| YOUR ASSIGNMENT |
Scan the records below, and wherever a line has the word "SERVICE", pull it out.
• • • •
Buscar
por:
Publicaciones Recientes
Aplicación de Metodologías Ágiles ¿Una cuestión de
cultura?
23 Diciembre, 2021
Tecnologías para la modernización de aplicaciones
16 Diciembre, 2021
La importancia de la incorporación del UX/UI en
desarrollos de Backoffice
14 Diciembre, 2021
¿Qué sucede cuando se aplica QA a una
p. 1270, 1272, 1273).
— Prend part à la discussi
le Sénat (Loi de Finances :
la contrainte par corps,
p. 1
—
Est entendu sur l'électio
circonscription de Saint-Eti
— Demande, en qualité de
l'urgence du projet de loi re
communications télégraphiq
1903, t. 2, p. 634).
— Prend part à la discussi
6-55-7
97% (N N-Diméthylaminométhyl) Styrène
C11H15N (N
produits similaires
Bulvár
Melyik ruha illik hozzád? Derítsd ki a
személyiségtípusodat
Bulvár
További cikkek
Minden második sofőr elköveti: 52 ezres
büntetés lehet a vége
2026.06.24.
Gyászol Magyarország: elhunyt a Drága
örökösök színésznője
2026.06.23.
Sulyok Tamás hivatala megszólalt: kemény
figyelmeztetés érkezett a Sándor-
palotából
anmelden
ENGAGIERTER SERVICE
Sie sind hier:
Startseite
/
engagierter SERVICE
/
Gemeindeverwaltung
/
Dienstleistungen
• • • •
| RESPONSE BELOW |
ENGAGIERTER SERVICE
engagierter SERVICE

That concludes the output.